**Description of the task:**
Your task is to filter the entries and copy every line containing the string "middle".

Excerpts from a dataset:

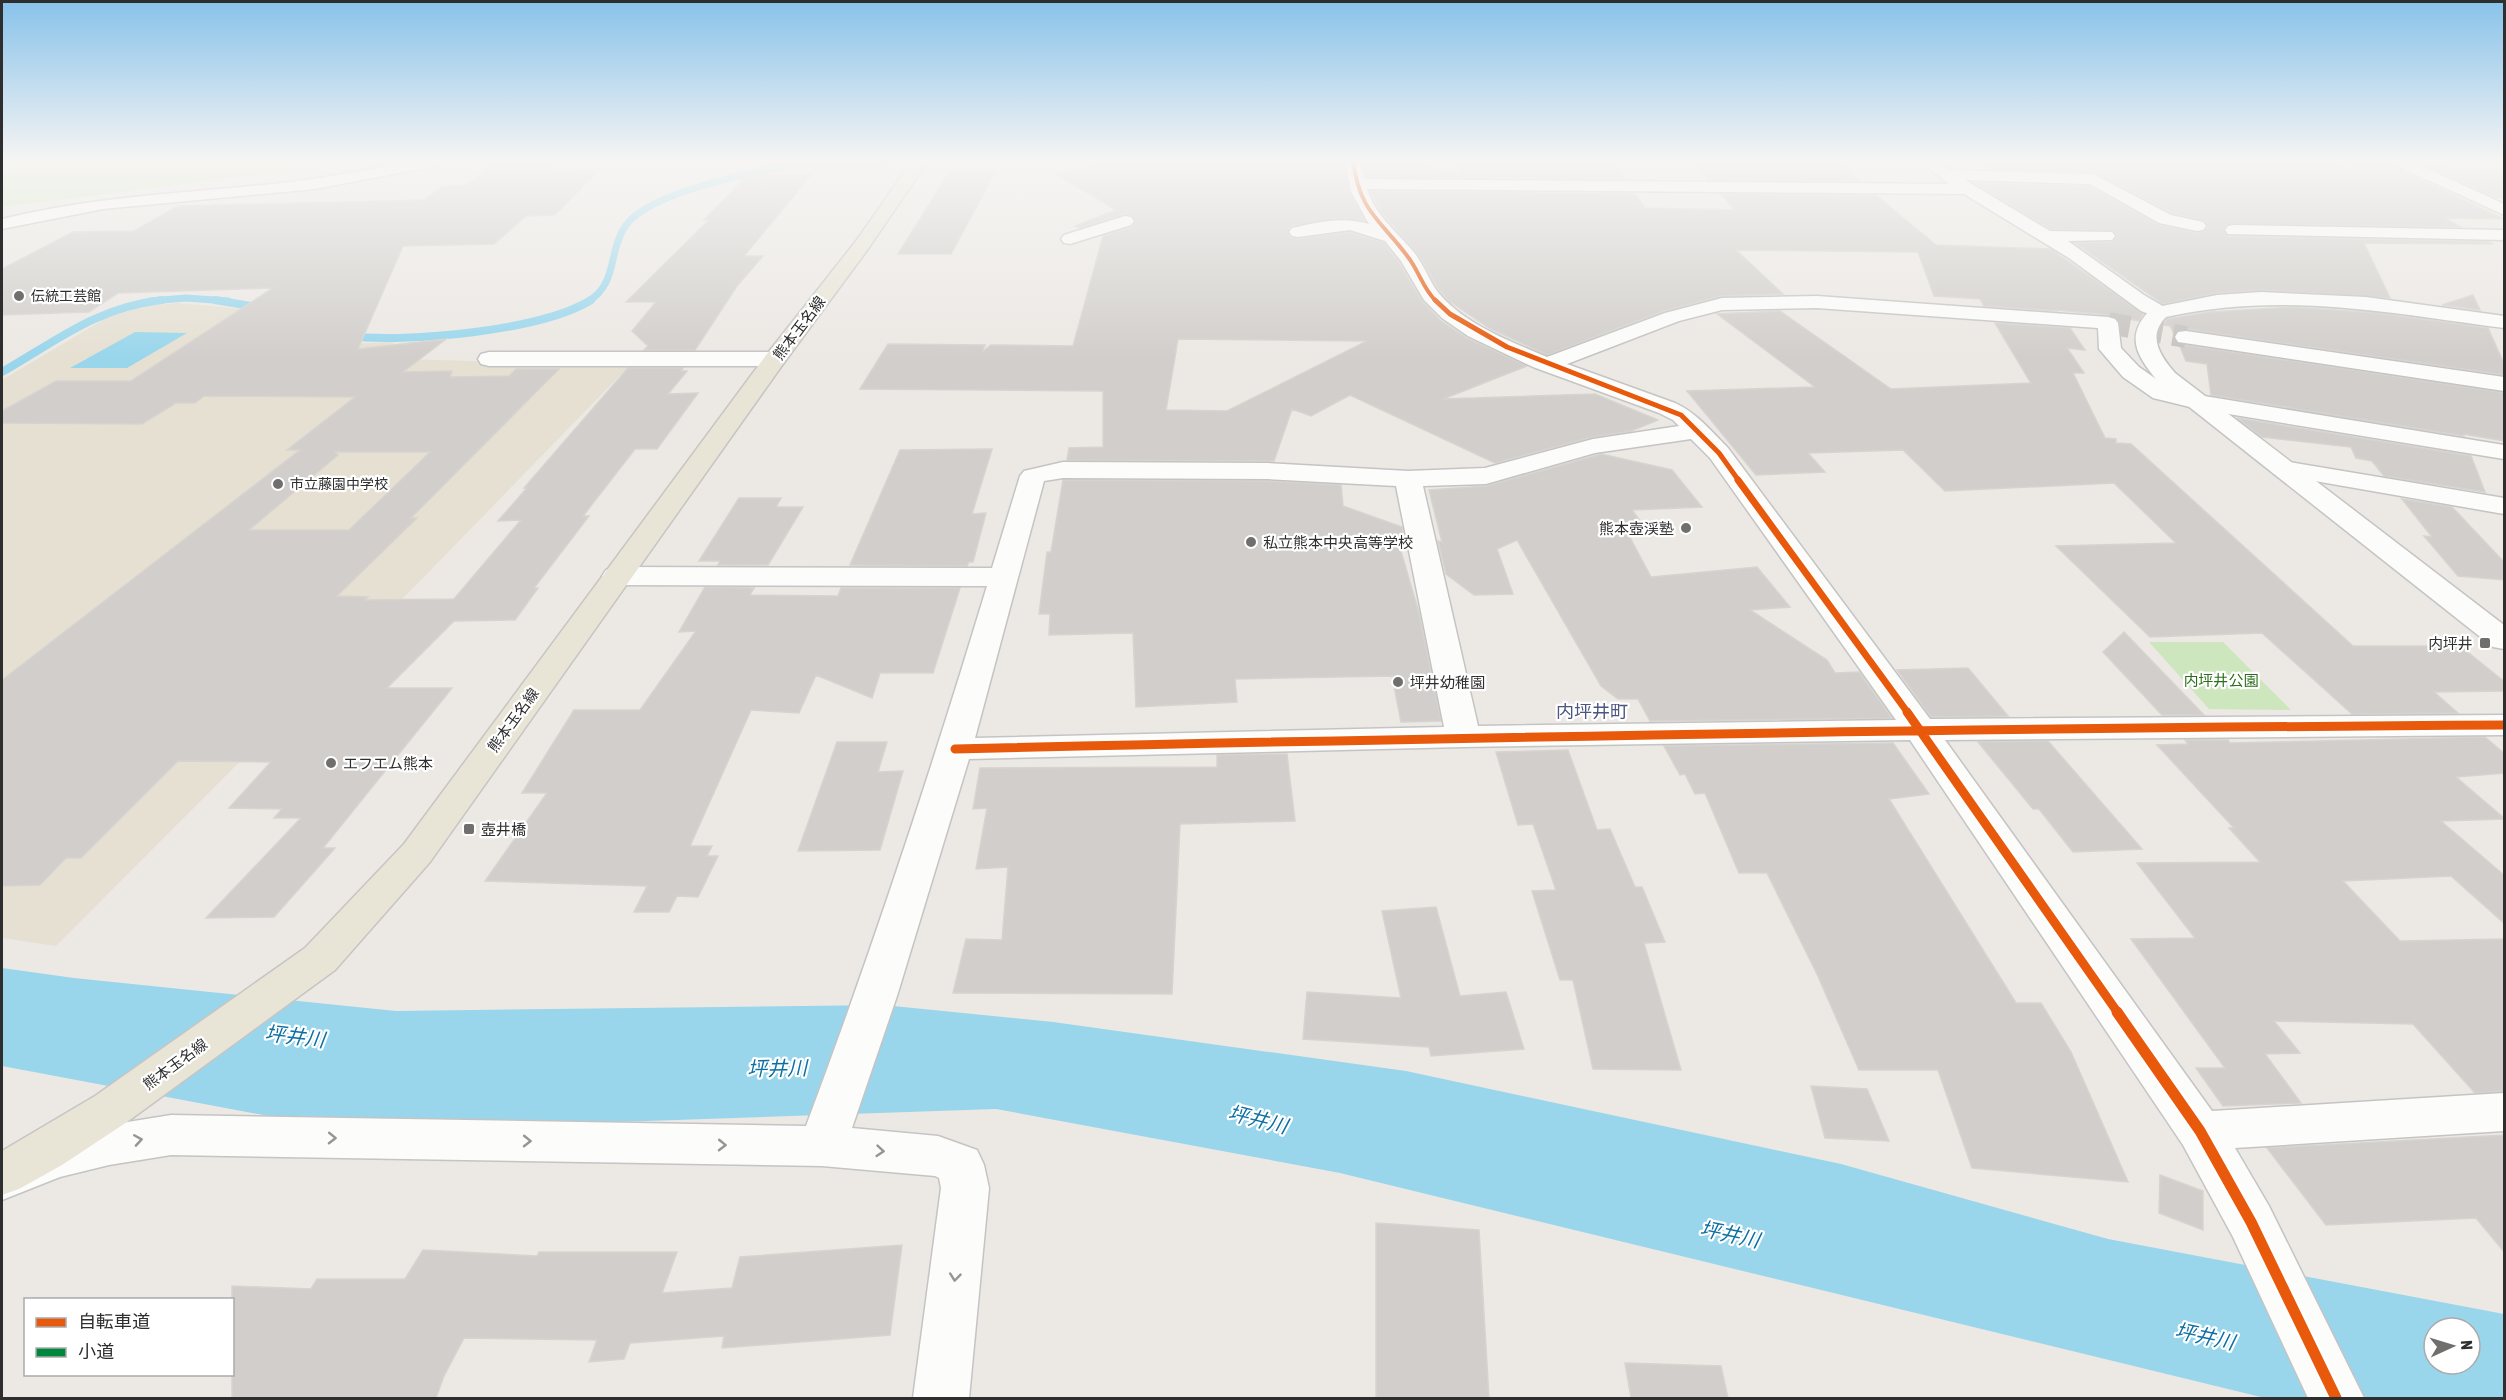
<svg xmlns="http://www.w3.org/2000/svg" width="2506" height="1400" viewBox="0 0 2506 1400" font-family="'Asap Condensed','Noto Sans JP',sans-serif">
<rect width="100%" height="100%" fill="#ece8e4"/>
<!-- education -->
<path fill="#e6e0d3" d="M177,303L244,309L350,344L393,342L401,359L473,361H634L424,577L56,946L2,938V380L108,317L141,307Z"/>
<!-- green -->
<path fill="#cee6be" d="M2,161H304L283,172L2,207Z
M2149,642H2223L2291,710L2209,709Z"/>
<!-- water -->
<path fill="#99d6ec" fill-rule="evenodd" d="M135,332L187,333L127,368H70Z
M2,968L74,978L396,1011L883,1005L1053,1022L1406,1071L1841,1164L2108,1239L2504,1314V1398H2265L1340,1173L996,1109L558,1124L279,1118L2,1066ZM2434,1328H2470V1364H2434Z"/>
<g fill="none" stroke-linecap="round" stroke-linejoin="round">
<!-- stream-far1 -->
<path stroke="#99d6ec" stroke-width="7" d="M150,301L186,298L228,301
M589,301C618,283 608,250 626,225C650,192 761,169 802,165C830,163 857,164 885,163"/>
<!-- stream -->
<path stroke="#99d6ec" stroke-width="8" d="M215,300L263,308
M348,336C407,343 541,331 591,300
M2,372C58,340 95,308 162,300"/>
</g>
<!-- building -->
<path fill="#d1cecb" stroke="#d7d4d0" stroke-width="1.5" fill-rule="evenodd" d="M556,161L545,171L600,169L555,215L526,216L494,244L403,246L358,349L446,339L403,372L452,371L450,377L509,376L516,369H559L411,518H417L337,596L368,597L365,600L454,599L521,520L498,521L527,488H524L628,368H683L681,371H687L668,394L698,393L657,449H635L583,516H589L534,588H538L515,620L454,621L387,688H452L323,848H335L274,917L206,918L301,818H274L282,809L229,808L271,762L178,761L81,858H66L40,885L2,886V680L300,450H287L355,397L204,396L195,403H176L142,424L2,423V411L56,381H131L273,288L118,293L89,312L2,315V269L73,232L134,231L178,206L424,200L443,186L466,185L494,163ZM335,452H430L349,530H249L338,455Z
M1129,161H1343L1349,192L1365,221L1340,218L1301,224L1290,227L1287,232L1290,237L1298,239L1350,232L1384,243L1399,262L1422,301L1440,320L1467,338L1527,366L1443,399L1595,394L1658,420L1631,431L1592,437L1495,463L1350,395L1311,416L1292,409L1274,461L1067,460L1069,448L1103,447V391L860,389L888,344L985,345L982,352L991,345L1073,346L1103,236L1132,227L1136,221L1131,215L1124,214L1080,228L1075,226L1116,210L1054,173ZM1178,339L1367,341L1227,411L1166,410Z
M1363,161L1410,164L1462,174L1458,162L1613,161L1625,179L1366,177Z
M1692,161H1836L1860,181L1708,180Z
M1976,161H2330L2346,172L2356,167L2354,161H2386L2392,166L2504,219L2444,218L2461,227L2228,224L2223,230L2228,236L2489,242L2493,244L2364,243L2390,298L2261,290L2217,293L2163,304L2075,243L2112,242L2117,236L2114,231L2051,229L1974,183L2089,186L2159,225L2197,233L2203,232L2208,227L2205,221L2172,213L2093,172L1988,169Z
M2430,168L2505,170V198H2496Z
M950,171H996L951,254H898Z
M812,174L744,256H763L737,286L695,350H644L648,346L632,331L656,302H626L709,220H704L748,175Z
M1370,191L1635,194L1645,208L1735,210L1721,194L1877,196L1936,245L2051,249L2143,314L2139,321L2108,315L2056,310L2058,311L1984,306L1980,299L1934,296L1918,252L1736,250L1783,294L1721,296L1664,311L1547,355L1489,328L1449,301L1439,290L1418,254L1382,213Z
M2473,295L2480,310L2442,305Z
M2294,307L2377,313L2488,328L2505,366V375L2186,329L2178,330L2174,334L2170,326L2163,325L2167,319L2210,312Z
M1780,311L1891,389L2031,383L1995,323L2070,328L2085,350L2067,348L2084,373H2073L2105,438L2116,439V443L2131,444L2353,646H2460L2505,682V691L2434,692L2458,713L2352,714L2262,633L2150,637L2056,546L2176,543L2114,483L1945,491L1903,450L1808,453L1825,472L1756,475L1687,391L1815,387L1717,314Z
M2179,344L2505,393V441L2463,434L2464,436L2211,395L2207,364L2186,361Z
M2237,418L2471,456L2485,492L2384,476L2372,461L2356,458L2351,447L2262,437Z
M992,449L972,514L986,513L973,562H969L967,566L850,565L900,450Z
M1601,454L1672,470L1702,507L1632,510L1641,522L1625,528L1651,577L1757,567L1790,607L1750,610L1827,660L1835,673L1859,672L1892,718L1650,721L1638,699H1618L1601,686L1517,540L1497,549L1513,594L1474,595L1446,574L1438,541L1442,542L1429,490L1487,486Z
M1063,480L1267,481L1341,485L1343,506L1402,527L1406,546L1398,541L1419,613L1441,721L1401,722L1392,676L1235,679L1237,702L1136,707L1133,633L1049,635L1050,614H1039L1047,552H1051Z
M739,498H781L776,507H803L768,565H718L720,561H699Z
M2402,499L2452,507L2505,563V580L2458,576L2424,536L2432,537Z
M705,587L754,588L750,595L838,596L841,588H960L933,673H880L872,698L816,675L799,713L751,710L690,846H712L707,856H718L698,897L677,896L669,912H634L647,886L485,881L547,793H522L574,710H640L696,631L679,632Z
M2124,632L2204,715H2162L2103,652Z
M1968,668L2008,716L1931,717L1897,670Z
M2485,737L2505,754V773L2456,777L2505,819L2441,821L2505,876V924L2451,876L2343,881L2400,941L2505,939V1091L2475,1093L2413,1024L2274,1021L2300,1053L2265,1054L2301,1103L2223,1106L2196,1068H2225L2131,939L2195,938L2137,863L2260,862L2229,828H2234L2157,745L2188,744L2185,740H2228L2230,743Z
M2048,741L2142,849L2073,852L2039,809H2033L1978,742Z
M837,742H887L878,772L903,771L880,850L798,851Z
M1893,743L1929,794L1889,799L2016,1003H2041L2071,1052L2128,1182L1972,1168L1938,1070H1859L1817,974L1767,873H1739L1705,793L1695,794L1685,774L1680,775L1664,746Z
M1568,750L1597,830L1610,829L1635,887H1642L1665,942L1644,943L1681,1070L1593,1069L1573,980H1560L1532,891L1556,890L1533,824L1518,825L1496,752Z
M1287,754L1295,821L1180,824L1172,994L953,993L966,939L1002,940L1008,867L976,869L987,808L973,809L980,768L1217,767V755Z
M1436,907L1460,996L1506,992L1524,1049L1431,1056L1429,1047L1303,1039L1307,992L1401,998L1382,911Z
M1811,1086L1867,1089L1889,1141L1825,1138Z
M2505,1135V1253L2476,1218L2326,1225L2267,1148Z
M2160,1175L2203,1191V1230L2159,1213Z
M1376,1223L1479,1230L1489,1398H1376Z
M902,1245L890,1335L722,1348L724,1336L630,1343L624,1359L589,1362L597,1340L464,1338L444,1376L436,1398H232V1286L311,1289L317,1279H405L423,1250L537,1256L539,1252H677L662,1293L732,1288L740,1257Z
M1625,1363L1721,1366L1728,1398H1631Z"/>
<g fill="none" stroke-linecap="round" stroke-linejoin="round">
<!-- street-tunnel -->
<path stroke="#c6c3c0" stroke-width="22" stroke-dasharray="22 11" stroke-linecap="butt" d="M2108,323L2186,337"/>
<defs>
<path id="street" d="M1345,161H1361L1364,179L1949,184L1920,161H1938L1950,170L2093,174L2171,215L2203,222L2206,226L2203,230L2197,231L2159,223L2090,184L1965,180L2050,231L2112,232L2115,236L2112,240L2068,241L2144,295L2166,308L2169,312L2166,316L2159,318L2141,311L2069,258L1964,194L1367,189C1375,215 1396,231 1413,251C1423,263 1428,278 1437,291C1463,324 1510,341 1547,357L1665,313L1722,298L1817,296L2108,317L2115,319L2118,323L2121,348L2139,367L2169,388L2198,395L2504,445V459L2198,409L2153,398L2123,377L2099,349L2098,328L1817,308L1722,310L1679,321L1567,364L1675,403C1697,413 1711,431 1728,448L1930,719L2504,715V735L1945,740L2212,1111L2504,1093V1131L2235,1148L2269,1206L2364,1398H2308L2233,1237L2183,1145L1910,740L1463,747L969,759L897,996L852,1128L938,1136L977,1150L984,1165L989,1188L969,1398H913L941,1188L939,1178L935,1176L822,1166L171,1155L109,1165L60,1177L2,1200V1158L54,1138L109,1125L171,1115L806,1126C873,948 932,768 987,586L616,585L606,582L602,576L606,570L616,567L992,568L1020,476L1024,471L1063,462L1267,463L1408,471L1485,468L1593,439L1679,426L1673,420L1659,413L1533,367L1468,336L1442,318L1424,300L1401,261L1385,241L1350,230L1298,237L1292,236L1289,232L1292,228C1317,222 1343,216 1369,224L1351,192ZM1691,439L1710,458L1896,720L1478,726L1423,486L1486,484L1595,453ZM1063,478L1267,479L1396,486L1444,727L975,738L1044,481Z
M2332,161H2351L2355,165L2347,170Z
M2390,161H2411L2504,204V215L2393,164Z
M1125,216L1131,217L1134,221L1131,225L1070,244L1064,243L1061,239L1064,235Z
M2234,225L2504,230V240L2228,234L2225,230L2228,226Z
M2186,331L2504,377V391L2178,342L2175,337L2178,332Z
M489,352H775L783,354L786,359L783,364L775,366H489L481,364L478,359L481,354Z
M2283,461L2504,498V514L2274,474L2270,469L2274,464Z"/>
<path id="secondary" d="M413,161H444L436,166L315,189L103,209L2,229V219C91,197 182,193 273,184C320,179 367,170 413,161Z
M2261,292L2366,297L2504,316V328C2388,313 2283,291 2166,317C2147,336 2160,356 2175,373L2504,625V649L2493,647L2159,383C2137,356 2123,336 2152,308L2217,295Z"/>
<path id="primary" d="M912,161H928L868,249L783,364L430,862L335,970L127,1122L62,1165L19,1189L2,1195V1151L95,1096L305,948L404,844L767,354L856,241Z"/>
</defs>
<!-- street casing -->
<use href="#street" stroke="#c5c4c5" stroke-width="3"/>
<!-- secondary casing -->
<use href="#secondary" stroke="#c5c4c5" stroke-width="3"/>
<!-- primary casing -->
<use href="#primary" stroke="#c6c5c4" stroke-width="3"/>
<!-- street -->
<use href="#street" fill="#fcfcfb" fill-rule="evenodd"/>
<!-- secondary -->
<use href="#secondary" fill="#fcfcfb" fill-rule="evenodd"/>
<!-- primary -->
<use href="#primary" fill="#e8e4d6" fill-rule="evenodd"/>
<!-- quiet -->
<path stroke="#00873e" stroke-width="3" stroke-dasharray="7 3" stroke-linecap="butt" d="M781,161H789"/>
<defs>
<path id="cycleway-far4" d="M1353,161C1360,213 1380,219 1408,257C1419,271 1423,289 1436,301"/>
<path id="cycleway-far3" d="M1435,300L1450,314L1507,347L1681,415L1719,453L1739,481"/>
<path id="cycleway-far2" d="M1738,480L1908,713"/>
<path id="cycleway-far1" d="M1907,712L2118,1013
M955,749C1471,737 1988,728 2504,725"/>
<path id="cycleway" d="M2117,1012L2200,1131L2251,1222L2336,1398"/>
</defs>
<!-- cycleway-far4 casing -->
<use href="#cycleway-far4" stroke="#fff" stroke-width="6"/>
<!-- cycleway-far3 casing -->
<use href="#cycleway-far3" stroke="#fff" stroke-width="8"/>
<!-- cycleway-far2 casing -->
<use href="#cycleway-far2" stroke="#fff" stroke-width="10"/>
<!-- cycleway-far1 casing -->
<use href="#cycleway-far1" stroke="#fff" stroke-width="13"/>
<!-- cycleway casing -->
<use href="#cycleway" stroke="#fff" stroke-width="15"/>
<!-- cycleway-far4 -->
<use href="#cycleway-far4" stroke="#e8590c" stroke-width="4"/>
<!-- cycleway-far3 -->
<use href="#cycleway-far3" stroke="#e8590c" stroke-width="5"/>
<!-- cycleway-far2 -->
<use href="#cycleway-far2" stroke="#e8590c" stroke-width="7"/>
<!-- cycleway-far1 -->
<use href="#cycleway-far1" stroke="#e8590c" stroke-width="9"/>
<!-- cycleway -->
<use href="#cycleway" stroke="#e8590c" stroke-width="11"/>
</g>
<!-- one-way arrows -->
<defs><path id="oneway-chevron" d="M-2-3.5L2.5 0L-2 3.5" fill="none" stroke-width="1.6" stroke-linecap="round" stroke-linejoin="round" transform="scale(1.5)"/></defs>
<g stroke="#959594">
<use href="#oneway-chevron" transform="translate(332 1138) rotate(1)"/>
<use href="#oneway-chevron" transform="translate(138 1140) rotate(-9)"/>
<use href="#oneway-chevron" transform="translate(527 1141) rotate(1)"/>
<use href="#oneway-chevron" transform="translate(722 1145) rotate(1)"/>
<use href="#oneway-chevron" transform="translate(880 1151) rotate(5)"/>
<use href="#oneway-chevron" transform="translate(955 1277) rotate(96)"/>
</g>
<!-- sky -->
<linearGradient id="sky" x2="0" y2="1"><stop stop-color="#88c2ea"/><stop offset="0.45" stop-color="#f6f5f3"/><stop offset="1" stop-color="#f6f5f3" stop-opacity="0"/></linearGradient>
<rect width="2506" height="357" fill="url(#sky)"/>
<!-- markers -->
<g fill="#706f6e" stroke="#fff" stroke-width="2">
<circle cx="19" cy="296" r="6"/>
<circle cx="278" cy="484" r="6"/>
<circle cx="1686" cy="528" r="6"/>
<circle cx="1251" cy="542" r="6"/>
<rect x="2479" y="637" width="12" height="12" rx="3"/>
<circle cx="1398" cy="682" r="6"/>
<circle cx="331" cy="763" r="6"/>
<rect x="463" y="823" width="12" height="12" rx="3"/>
</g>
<g text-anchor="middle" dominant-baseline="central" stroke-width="4.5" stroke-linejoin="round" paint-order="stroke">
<!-- far-poi labels -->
<g font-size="14" fill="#2e2e2e" stroke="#fff" text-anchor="start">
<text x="31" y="296">伝統工芸館</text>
<text x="290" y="484">市立藤園中学校</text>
</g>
<!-- street labels -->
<g font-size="15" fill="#2e2e2e" stroke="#fff">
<text transform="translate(799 328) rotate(-53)">熊本玉名線</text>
<text transform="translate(513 720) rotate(-54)">熊本玉名線</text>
<text transform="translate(175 1064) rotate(-36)">熊本玉名線</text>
</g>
<!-- poi labels -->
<g font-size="15" fill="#2e2e2e" stroke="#fff" text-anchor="start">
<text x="1674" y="528" text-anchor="end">熊本壺渓塾</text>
<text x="1263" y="542">私立熊本中央高等学校</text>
<text x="2473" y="643" text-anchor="end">内坪井</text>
<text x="1410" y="682">坪井幼稚園</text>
<text x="343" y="763">エフエム熊本</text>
<text x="481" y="829">壺井橋</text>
</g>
<!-- park labels -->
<g font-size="15" fill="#2c6e1b" stroke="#fff">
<text x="2221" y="680">内坪井公園</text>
</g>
<!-- quarter labels -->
<g font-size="18" fill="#4d5680" stroke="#fff">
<text x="1592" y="711">内坪井町</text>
</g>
<!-- near-water labels -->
<g font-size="20" font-style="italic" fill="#0d6fa3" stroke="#fff">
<text transform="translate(295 1036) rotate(7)">坪井川</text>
<text transform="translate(777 1068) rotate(-1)">坪井川</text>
<text transform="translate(1258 1119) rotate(14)">坪井川</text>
<text transform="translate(1730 1234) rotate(12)">坪井川</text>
<text transform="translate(2205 1336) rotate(12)">坪井川</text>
</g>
</g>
<!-- border -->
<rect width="2506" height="1400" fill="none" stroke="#2e2e2e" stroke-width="6"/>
<!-- legend -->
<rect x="24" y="1298" width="210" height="78" fill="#ffffff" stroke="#ababab" stroke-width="1.5"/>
<rect x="36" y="1318" width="30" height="9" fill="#e8590c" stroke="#ababab" stroke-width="1.5"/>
<text x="78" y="1328" font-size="18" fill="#2e2e2e">自転車道</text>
<rect x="36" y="1348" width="30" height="9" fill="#00873e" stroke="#ababab" stroke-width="1.5"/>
<text x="78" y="1358" font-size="18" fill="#2e2e2e">小道</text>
<!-- north arrow -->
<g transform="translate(2452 1346) rotate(86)"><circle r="28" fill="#ffffff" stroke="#ababab" stroke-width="1.5"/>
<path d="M0-4.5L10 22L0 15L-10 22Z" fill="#706f6e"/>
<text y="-9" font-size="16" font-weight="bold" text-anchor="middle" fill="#2e2e2e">N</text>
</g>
</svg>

**Written reply:**
<g text-anchor="middle" dominant-baseline="central" stroke-width="4.5" stroke-linejoin="round" paint-order="stroke">
<text y="-9" font-size="16" font-weight="bold" text-anchor="middle" fill="#2e2e2e">N</text>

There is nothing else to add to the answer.